Guinée : vague d’arrestations suspectes d’officiers pro-Dadis

lundi 14 juin 2010 / par Ismaël Kabiné Camara, Leila Kaddour-Boudadi

Le général Konaté purge l’armée des fidèles de l’ancien chef de junte.

Une dizaine d’anciens militaires, tous ex chefs d’état-major sous le régime du capitaine Moussa Dadis Camara, sont retenus depuis quarante-huit heures sur ordre du général Sékouba Konaté, à la gendarmerie de Matam, dans la banlieue de Conakry. Le motif de cette vague d’arrestations n’a été pas pour l’heure divulguée officiellement. Les interrogations se multiplient.

Il ne fait pas bon être un ancien chef d’état major du capitaine Moussa Dadis Camara. À deux semaines du scrutin présidentiel en Guinée, l’équipe du président de transition, Sékouba Konaté monte la garde plus que jamais. Exit Dadis Camara, ex chef de la junte militaire. Et pour faire place nette, rien de tel qu’une série d’arrestation de ses proches. Parmi les huit officiers supérieurs interpelés, en fin de semaine, figurent les colonels Oumar Sanoh, ancien chef d’Etat major général des armées, Mamady Mara, ancien chef d’état major de l’armée de l’air et Ansoumane Kaba, ancien chef d’état major de l’armée de terre. Les lieutenants-colonels Abel Haba, ancien chef d’Etat-major adjoint de l’armée de terre, Amara Samaké, ancien chef d’Etat-major adjoint de l’armée de l’air et Alpha Ousmane Diallo, ancien chef d’Etat-major adjoint de la marine ont aussi été mis aux arrêts. Seul, le lieutenant-colonel Abdoulaye Keïta, ancien chef d’Etat-major général adjoint des forces armées, aurait réussi à se soustraire à son arrestation mais reste activement recherché. Tous sont détenus dans les locaux de l’ancien escadron mobile N°3 devenu Mp3, situé dans le quartier Matam, dans la banlieue de Conakry.

Protéger le scrutin présidentiel

Cette vague d’arrestations intervient au lendemain du discours du président Konaté qui avait lancé une sévère mise en garde à quiconque aurait l’idée de bouleverser l’élection présidentielle du 27 juin. Cette allocution musclée prononcée lors d’une réunion de sécurité avec le haut commandement militaire n’a pas fait de doute quant aux personnes visées. Les soldats étaient en ligne de mire.
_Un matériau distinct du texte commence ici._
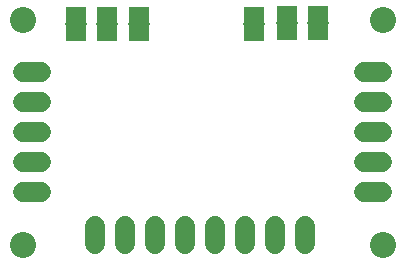
<source format=gbr>
G04 EAGLE Gerber RS-274X export*
G75*
%MOMM*%
%FSLAX34Y34*%
%LPD*%
%INSoldermask Bottom*%
%IPPOS*%
%AMOC8*
5,1,8,0,0,1.08239X$1,22.5*%
G01*
%ADD10C,2.203200*%
%ADD11R,1.803400X1.371600*%
%ADD12R,1.828800X0.152400*%
%ADD13C,1.727200*%


D10*
X50000Y250000D03*
X50000Y60000D03*
X355000Y60000D03*
X355000Y250000D03*
D11*
X95200Y254720D03*
X95200Y239480D03*
D12*
X95200Y247100D03*
D11*
X121600Y254820D03*
X121600Y239580D03*
D12*
X121600Y247200D03*
D11*
X148600Y254790D03*
X148600Y239550D03*
D12*
X148600Y247170D03*
D11*
X246200Y254720D03*
X246200Y239480D03*
D12*
X246200Y247100D03*
D11*
X273400Y255520D03*
X273400Y240280D03*
D12*
X273400Y247900D03*
D11*
X300000Y255120D03*
X300000Y239880D03*
D12*
X300000Y247500D03*
D13*
X288900Y75720D02*
X288900Y60480D01*
X263500Y60480D02*
X263500Y75720D01*
X238100Y75720D02*
X238100Y60480D01*
X212700Y60480D02*
X212700Y75720D01*
X187300Y75720D02*
X187300Y60480D01*
X161900Y60480D02*
X161900Y75720D01*
X136500Y75720D02*
X136500Y60480D01*
X111100Y60480D02*
X111100Y75720D01*
X65720Y104200D02*
X50480Y104200D01*
X50480Y129600D02*
X65720Y129600D01*
X65720Y155000D02*
X50480Y155000D01*
X50480Y180400D02*
X65720Y180400D01*
X65720Y205800D02*
X50480Y205800D01*
X339280Y205800D02*
X354520Y205800D01*
X354520Y180400D02*
X339280Y180400D01*
X339280Y155000D02*
X354520Y155000D01*
X354520Y129600D02*
X339280Y129600D01*
X339280Y104200D02*
X354520Y104200D01*
M02*

</source>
Inconcevable donc pour le président guinéen de venir perturber les avancées de la démocratie en cours dans son pays. « Mes services ont à l’œil certains soldats qui s’agiteraient dans les casernes, voulant à tout prix saboter le processus en cours », a-t-il déclaré jeudi à la radiotélévision d’Etat. Le pouvoir en place reproche-t-il aux anciens généraux de Dadis Camara de vouloir perturber le scrutin du 27 juin ?

Suspicion de malversation financière ou règlement de compte ?

Selon des proches du chef d’état major général des armées, Nouhou Thiam, ces huits généraux auraient fait preuve par le passé ‘’d’un manque de sérieux dans la gestion des fonds destinés aux garnisons militaires.’’ Ces accusations pour malversation renvoient à l’époque où ces hommes proches du pouvoir exerçaient au sein de l’armée guinéenne. Un audit mené par l’actuel chef d’état major général des armées, Nouhou Thiam, alors inspecteur général des forces armées, avait révélé cet état de mauvaise gestion. Cependant, l’audit en question n’aurait pas prouvé la culpabilité des suspects. Des proches de Nouhou Thiam y voient plutôt une tentative de règlement de compte. Les hommes mis en cause, étaient pour la plupart chefs d’état major de l’armée et réputés proches du capitaine Moussa Dadis Camara, ex chef de la junte militaire.

Autre élément, au plus fort des négociations à Ouagadougou entre le capitaine Dadis Camara, le général Konaté et le médiateur de la crise Blaise Compaoré, la plupart des officiers supérieurs incriminés s’étaient montrés passifs voire complices des actes de désobéissance organisés par le collectif des membres du conseil national pour la démocratie et le développement (CNDD). Le CNDD était alors dirigé par Claude Pivi ministre de la sécurité présidentielle et Moussa Tiègboro Camara ministre en charge de l’anti-drogue.

A l’approche des élections présidentielles annoncées comme les plus ouvertes du pays, ces arrestations sans explication suscitent des interrogations quant aux velléités annoncées de démocratisation du pays.